Paulus’ pittige taal
Paulus komt in zijn Filippenzenbrief op voor de goede zaak. Hij roept op tot eensgezindheid en prijst de mensen uit de havenstad in Noord-Griekenland voor hun goede gaven aan de gemeente van Jeruzalem. Maar vanaf hoofdstuk 3 klinkt een fellere toon. Hij ‘gaat lekker tekeer’. Sommigen zeggen daarom dat er sprake is van twee samengevoegde brieven, maar dat overtuigt mij niet. De boodschap van Jezus is waardevol en verdient het om fel verdedigd te worden, want in ieder van ons zit ook een tegenstander van het evangelie. Alles gaat immers om eenheid met Hem en het opstandingsgeloof samen te laten gaan met het deelhebben aan zijn lijden (3:8-10). Op deze Taborzondag roept Paulus ons op af te stormen op het einddoel in trouw aan onze ‘gegrepenheid’ door Christus Jezus (3:12-14).
Jezus’ gelaat
‘Zij zagen niemand dan Jezus alleen’ (Matteüs 17:8): een kwetsbare mensengestalte.

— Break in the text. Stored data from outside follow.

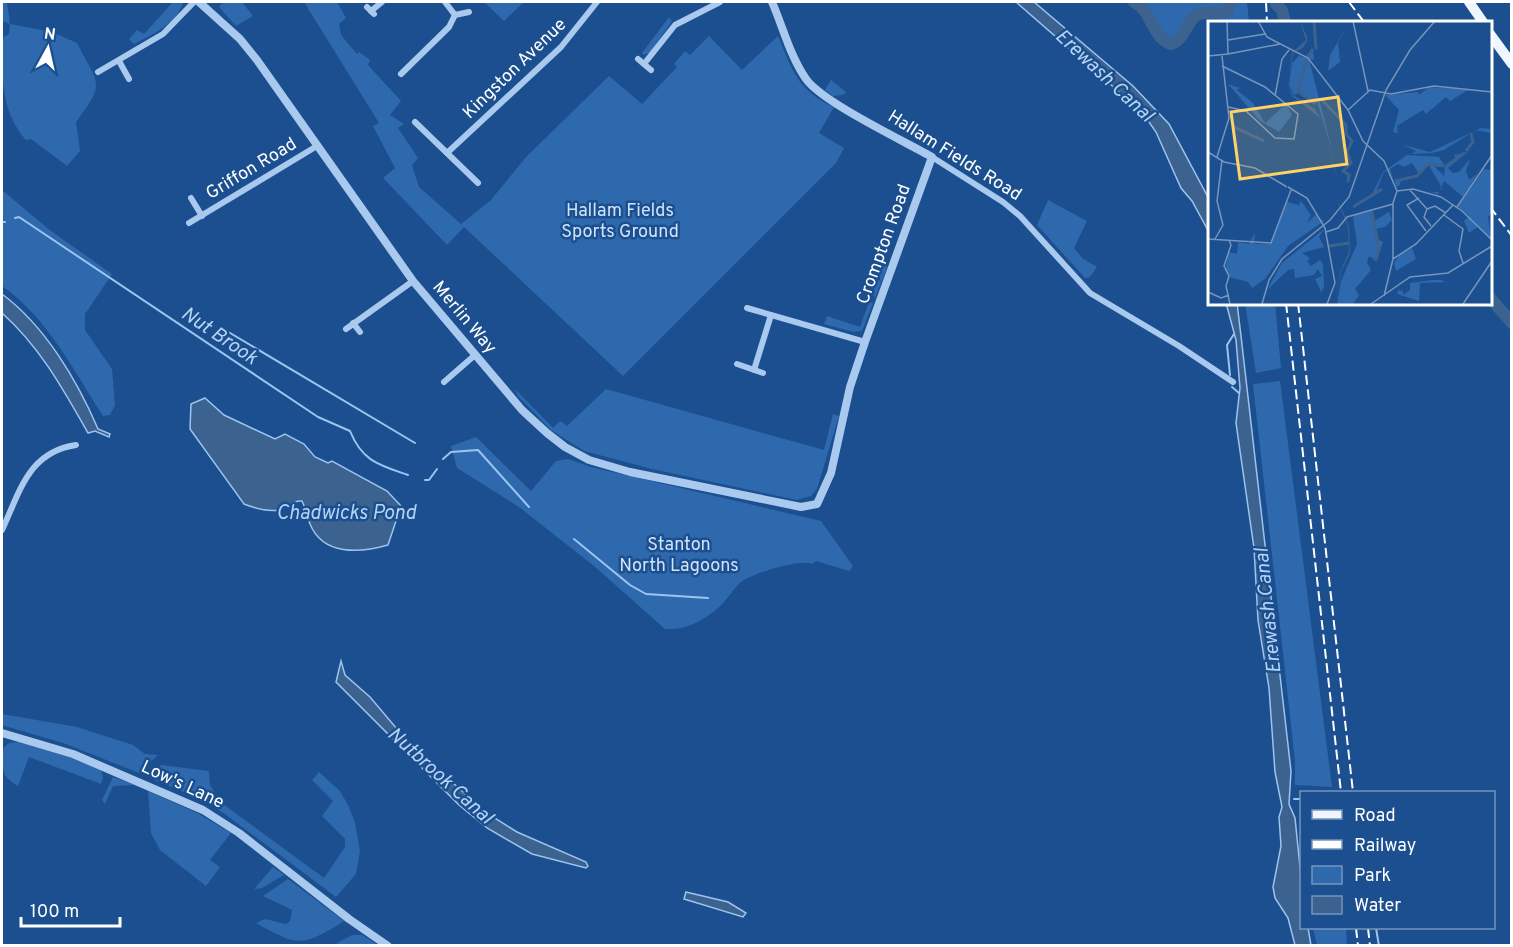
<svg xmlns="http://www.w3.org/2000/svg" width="1513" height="947" font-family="Overpass,sans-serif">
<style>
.green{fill:#2e69ad}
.water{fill:#3c6290;stroke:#9cc4f0;stroke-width:1.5}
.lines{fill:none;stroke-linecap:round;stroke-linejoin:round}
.stream{stroke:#9cc4f0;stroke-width:2}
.river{stroke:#3c6290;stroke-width:12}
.minor{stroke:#a9c9ee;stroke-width:6}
.tertiary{stroke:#a9c9ee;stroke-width:8}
.primary{stroke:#f0f6ff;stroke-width:10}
.rail{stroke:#fff;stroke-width:2;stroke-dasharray:10 4.5;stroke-linecap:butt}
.labels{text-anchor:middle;stroke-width:5;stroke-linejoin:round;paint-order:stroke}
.street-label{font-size:18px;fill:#fff;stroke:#1b4f8f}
.park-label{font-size:18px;fill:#cfe3fa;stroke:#1b4f8f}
.water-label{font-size:20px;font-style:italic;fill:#b5d3f5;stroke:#1b4f8f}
.inset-river{fill:none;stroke:#3c6290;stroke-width:3}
.inset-road{fill:none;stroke:#7695bc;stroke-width:1.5}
.view{fill:#ffd166;fill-opacity:0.15;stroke:#ffd166;stroke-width:3}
.inset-edge{fill:none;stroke:#fff;stroke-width:3}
</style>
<rect width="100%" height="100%" fill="#1b4f8f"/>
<g class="green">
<path d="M2 2H7L10 24 52 32 77 43C99 86 106 82 76 122L80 151 67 166 31 139 26 140C1 112 1 74 2 38L9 34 10 24 3 21Z"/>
<path d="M173 2H183C178 23 152 35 134 44L129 39 137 30 144 34Z"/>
<polygon points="223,2 242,2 253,16 236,26 219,7"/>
<path d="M304 2H337L346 18 339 24 341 35 357 54 359 52 370 60 368 65 401 101 390 115 404 124 398 128 418 158 412 165 419 187 461 224 490 201 527 156 609 76 642 104 677 67 674 64 685 51 690 55 709 36 742 70 778 36C792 70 798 91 834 107L819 133 844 148 836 163 623 376 464 227 447 245 383 178 395 168 373 126 379 123Z"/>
<polygon points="484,2 524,2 504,21"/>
<path d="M1145 2H1227L1225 10C1215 15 1205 7 1195 12L1177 40 1170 42 1150 18Z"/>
<polygon points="1236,2 1247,2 1249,22 1219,22 1219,18 1230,13"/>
<polygon points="669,17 672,21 650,53 643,55 642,53"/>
<polygon points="831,80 846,92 843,95 833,96 825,90"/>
<path d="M2 190 51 231 112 274 85 314V330L112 369 115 405 110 415 103 416C74 371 47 317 2 286Z"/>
<polygon points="1048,200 1087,221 1074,248 1082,258 1097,267 1090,277 1085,278 1037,225"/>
<polygon points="883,263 888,265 862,331 853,332 824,324 827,316 860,327 869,302 873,303 875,296 872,295 877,280 881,281 879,277"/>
<polygon points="1245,303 1275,303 1281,368 1256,373"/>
<polygon points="1280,381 1332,787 1295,785 1295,761 1253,384"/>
<polygon points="515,389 553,428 560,421 567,426 606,389 824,450 833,414 839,416 817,489 811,496 797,500 652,469 584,451 551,430 518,396"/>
<path d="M476 437 531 491 556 461 568 459 591 467 821 521 853 566 849 571 816 561 812 564C802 558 750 574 741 582 734 588 729 597 723 603 708 619 686 631 665 629L594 566 519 507 457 468 451 446Z"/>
<polygon points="2,714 77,727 133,745 145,754 158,755 139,773 66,744 2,725"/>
<path d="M18 742 73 757 101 770 103 778 101 784 29 757 18 786C0 776 2 768 2 749L9 743Z"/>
<polygon points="161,765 209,771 210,785 220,802 324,878 345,847 345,839 322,816 333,801 312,780 319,772 340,791 349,807 355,823 360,851 356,874 336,897 222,812 201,799 154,780 154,770"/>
<polygon points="113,777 135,785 113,786 105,804 102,800"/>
<polygon points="148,791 197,813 231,833 210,860 220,867 206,886 160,850 151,833"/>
<polygon points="273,867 284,875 262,888 254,889"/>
<path d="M288 879 344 921C303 947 298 947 256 923L265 919 286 924 290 921 292 910 263 896Z"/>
<polygon points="1313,928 1346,928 1347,945 1317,945"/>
<polygon points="352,935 362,935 378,945 334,945"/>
</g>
<g class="water">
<polygon points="1016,2 1034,2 1133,86 1169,124 1210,201 1210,234 1192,201 1181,188 1156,132 1142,112"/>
<path d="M2 294C45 326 77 380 98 429L110 434 109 437 95 431 88 433C63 389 40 347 2 313Z"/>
<polygon points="1226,303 1237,303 1241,336 1291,771 1289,804 1295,818 1301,877 1302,928 1308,928 1311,945 1295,945 1288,918 1275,898 1273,887 1281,846 1279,817 1282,807 1275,772 1269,688 1258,620 1254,548 1236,423 1240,388 1236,340"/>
<path d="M205 398 224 415 275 439 285 434 304 444 315 457 328 463 332 461 387 491 401 506 388 545C360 553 323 556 310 524 307 517 306 509 302 501 292 500 288 507 279 510 268 512 254 508 244 504L190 429 191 404Z"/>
<polygon points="341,661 345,675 370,697 408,742 485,812 517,832 586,862 588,866 586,868 532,854 487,828 459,805 336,682"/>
<polygon points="686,892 728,902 746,913 743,917 684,899"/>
</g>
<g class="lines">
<g class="stream">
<path d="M15 218 19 217 318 417 350 431C362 461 379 465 408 475"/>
<polyline points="2,222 5,222"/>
<polyline points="225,330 415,443"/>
<polyline points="1230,375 1227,345 1234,334"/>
<polyline points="1232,387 1239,393"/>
<polyline points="443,459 451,452 478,450 529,507"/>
<polyline points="425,480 429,480 437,469"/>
<polyline points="574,539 630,585 646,594 708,598"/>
<polyline points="1294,799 1302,799"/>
<polyline points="1376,928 1379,946"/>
</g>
<g class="river">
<path d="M1134 2C1152 10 1151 37 1171 44 1185 40 1186 22 1197 15 1206 10 1217 15 1227 12L1231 2"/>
<polyline points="1276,4 1282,10 1285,22"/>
<polyline points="1490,298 1512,323"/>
</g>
<g class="minor">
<polyline points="445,2 455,15"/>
<polyline points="367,7 374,14"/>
<polyline points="371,11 382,2"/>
<polyline points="638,59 651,70"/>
<polyline points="119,61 129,79"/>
<polyline points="644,64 675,25 720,2"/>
<polyline points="98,72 163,34 194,2"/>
<polyline points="401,74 449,27 455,15 469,12"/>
<polyline points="415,122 478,183"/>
<polyline points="447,153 561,47 597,2"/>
<polyline points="932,157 1003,202 1020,216 1090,293 1179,346 1233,382"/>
<polyline points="191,198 202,216"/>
<polyline points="189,223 317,146"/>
<polyline points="747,308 865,342"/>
<polyline points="353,323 360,332"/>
<polyline points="346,329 413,281"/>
<polyline points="737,364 763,373"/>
<polyline points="754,370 771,315"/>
<polyline points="444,382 475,355"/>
<path d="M2 530C20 492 28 452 76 445"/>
</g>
<g class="tertiary">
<path d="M199 2 240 39 257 60 413 281 522 410 547 433 565 447 589 460 630 472 801 507 817 504 831 473 850 387 865 342 932 157C904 141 822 102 806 79 790 56 783 27 772 2"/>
<polyline points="2,733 73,754 203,810 239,833 349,919 388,946"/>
</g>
<g class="primary">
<polyline points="1469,2 1483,22"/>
<polyline points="1490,34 1512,64"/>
</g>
<g class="rail">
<polyline points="1266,2 1267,22"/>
<polyline points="1349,2 1364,22"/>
<polyline points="1490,207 1512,236"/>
<polyline points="1286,303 1341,792"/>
<polyline points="1298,303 1353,792"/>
<polyline points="1356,928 1358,946"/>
<polyline points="1368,928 1370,946"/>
</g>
</g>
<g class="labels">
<g class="street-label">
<text transform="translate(514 68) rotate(-44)" y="6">Kingston Avenue</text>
<text transform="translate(955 155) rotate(32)" y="6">Hallam Fields Road</text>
<text transform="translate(251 168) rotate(-31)" y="6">Griffon Road</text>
<text transform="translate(883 244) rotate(-70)" y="6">Crompton Road</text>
<text transform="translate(465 317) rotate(50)" y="6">Merlin Way</text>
<text transform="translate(183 784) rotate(25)" y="6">Low's Lane</text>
</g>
<g class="park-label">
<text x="620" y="216">Hallam Fields<tspan x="620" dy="21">Sports Ground</tspan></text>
<text x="679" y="550">Stanton<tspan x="679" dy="21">North Lagoons</tspan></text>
</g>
<g class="water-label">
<text transform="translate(1105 75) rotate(43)" y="7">Erewash Canal</text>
<text transform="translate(220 335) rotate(34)" y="7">Nut Brook</text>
<text x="346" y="519">Chadwicks Pond</text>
<text transform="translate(1267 611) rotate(-96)" y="7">Erewash Canal</text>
<text transform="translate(441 775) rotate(42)" y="7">Nutbrook Canal</text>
</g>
</g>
<g transform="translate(1208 21)">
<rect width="284" height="284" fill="#1b4f8f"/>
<path d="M136 10 135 13 130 21 132 41 120 50 122 34ZM105 29 106 39 101 38 125 133 109 80 106 82 93 75V71L86 74 81 63 84 42 91 35 99 37ZM20 63 32 67 29 69 45 82 57 102 78 83 84 94 71 111 52 100ZM221 66 260 69 242 80 238 76 218 93 215 89 189 105 190 112 185 111 191 89 177 74 210 71 211 74ZM273 107 283 108V112L268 109 236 129 224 132 203 133 208 130 195 124 222 131ZM260 131 240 147 245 152 251 151 262 138 258 150 261 159 270 152 255 176 236 160 230 174 224 171H231L233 165 221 145H226L236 155 237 146 223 143 211 153 204 142 196 146 190 143 182 148 186 160H193L191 165 189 166 181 149 176 151 168 171 163 175 175 151 199 134 231 136 237 145 249 138 246 134ZM276 148 283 149V193L280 196 283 218 270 206 261 212 256 200 261 195 250 186ZM93 180 103 194 99 202 107 194 116 200 80 225 57 258 44 267 40 261 21 256 17 249 21 231 29 233 30 221 41 223 47 212 46 223H62L79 181 91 184ZM164 186 166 200 181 191 184 199 177 206 167 208 169 218 175 221 169 240 161 235 159 241 163 249 147 268 151 274 145 283H129L133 260 149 223 145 195 164 190ZM116 208 111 216 116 226 94 232 102 237 99 240 103 245 112 239 115 243 116 267 113 271 107 258 114 255 110 248 106 254 87 257 86 248 80 249 59 269 74 242ZM204 227 208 238 188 250 186 242 191 235ZM224 259H233L237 261 212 262 211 280 189 273 190 269 195 270V274L202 269V262Z" fill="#2e69ad"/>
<path d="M94 0 95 7 99 15V20L95 27 85 32 80 62 85 74 106 87 112 96 129 156 131 182 136 193 141 206 142 232 133 251 127 283 132 251 141 231 140 206 131 184 129 154 112 97 84 75 80 63 84 32 98 19 94 7Z" fill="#3c6290"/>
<path class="inset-river" d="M106 0 108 28M105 28 99 37 90 70 106 82 111 78M113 78 138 104V113L144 120 139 131 143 142 135 150 141 154 140 161M26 106 56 120M258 130 265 121 263 112M238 145 256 132M187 160 209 155 220 143 236 145M145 186 174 168M164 191 171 228 167 240M121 225 141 222"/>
<path class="inset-road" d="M50 0 59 16 100 37 140 89 155 120 176 140 189 170 185 182V238M145 0 160 70M20 19 57 13M20 33 72 23M0 35 20 33 19 0M14 45 57 66 90 93 86 118 67 117 38 90 20 86M67 75 74 38 81 29M140 89 162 69 183 73 226 65 284 71M0 131 16 141 47 147 79 166M9 136 21 97 14 35M80 166 99 177 117 207 127 262 119 283M201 168 219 188M189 170 205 168 233 176 254 190 284 219M211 177 199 184 218 210M249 186 284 134M219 188 227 185 238 192M219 188 216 196 223 205M236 194 255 208 251 230 255 242M118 211 130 207 139 196 185 183M0 218 63 222 83 169M7 218 15 204 9 180 14 139M21 219 23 224 16 245 21 255 18 265 22 283M185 238 208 223 245 184M0 271 13 277 21 274M176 275 185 238M54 283 61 259 74 238 122 199 141 176 178 69 202 29 227 0M163 283 202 256 240 252 284 225M255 283 284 240"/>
<path class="view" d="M130 76 139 143 32 158 23 91Z"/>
<rect width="284" height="284" class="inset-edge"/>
</g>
<rect width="1513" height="947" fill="none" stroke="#ffffff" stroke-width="6"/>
<rect x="1300" y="791" width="195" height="138" fill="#1b4f8f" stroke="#7695bc" stroke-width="1.5"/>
<rect x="1312" y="810" width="30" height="9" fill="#f0f6ff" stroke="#7695bc" stroke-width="1.5"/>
<text x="1354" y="821" font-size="18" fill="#ffffff">Road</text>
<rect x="1312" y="840" width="30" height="9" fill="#ffffff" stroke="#7695bc" stroke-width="1.5"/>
<text x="1354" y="851" font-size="18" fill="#ffffff">Railway</text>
<rect x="1312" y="866" width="30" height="18" fill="#2e69ad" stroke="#7695bc" stroke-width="1.5"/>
<text x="1354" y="881" font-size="18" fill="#ffffff">Park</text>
<rect x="1312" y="896" width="30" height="18" fill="#3c6290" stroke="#7695bc" stroke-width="1.5"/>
<text x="1354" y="911" font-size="18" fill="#ffffff">Water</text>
<g transform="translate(48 48) rotate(8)" stroke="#1b4f8f" stroke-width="4.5" paint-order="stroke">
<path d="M0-4.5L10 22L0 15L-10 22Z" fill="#ffffff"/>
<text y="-9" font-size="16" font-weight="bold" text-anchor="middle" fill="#ffffff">N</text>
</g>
<path d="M21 917v9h99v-9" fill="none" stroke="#ffffff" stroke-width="3"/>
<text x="30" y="917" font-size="18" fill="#ffffff" stroke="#1b4f8f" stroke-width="4.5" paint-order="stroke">100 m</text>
</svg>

Maar Jezus’ gelaat straalde toen de stem klonk. Een menselijk gelaat. Het menselijk gelaat, dat is de eerste waarheid, de eerste taal, zei de joodse denker Emmanuel Levinas. Wij geloven in het geheim dat er één mens op deze aarde was in wie het gelaat van de Eeuwige zichtbaar is geworden. Zijn leven is bekend, zijn woorden zijn bewaard, dit woord: ‘Wat ge de minsten der mijnen hebt gedaan, dat hebt ge Mij gedaan.’
Wij zullen de mensen opnieuw moeten gaan tellen, er is er geen een teveel. Wij zullen heel goed op elkaar moeten passen. Structuren die mensen afbreken, moeten verdwijnen, en de krachten die mensen bedreigen, zullen getemd moeten worden. Misschien moeten we de berg op om dat nog eens goed te overdenken. Dan zullen we, teruggekeerd in de vlakte van het leven van alledag, aan onze wereld een menselijk gelaat kunnen geven.
Deze exegese is opgesteld door Hein Jan van Ogtrop.
Voetnoot
[1] W. Barnard, Binnen de tijd. Het zinsverband der liturgie, Haarlem/Hilversum 1964, 67.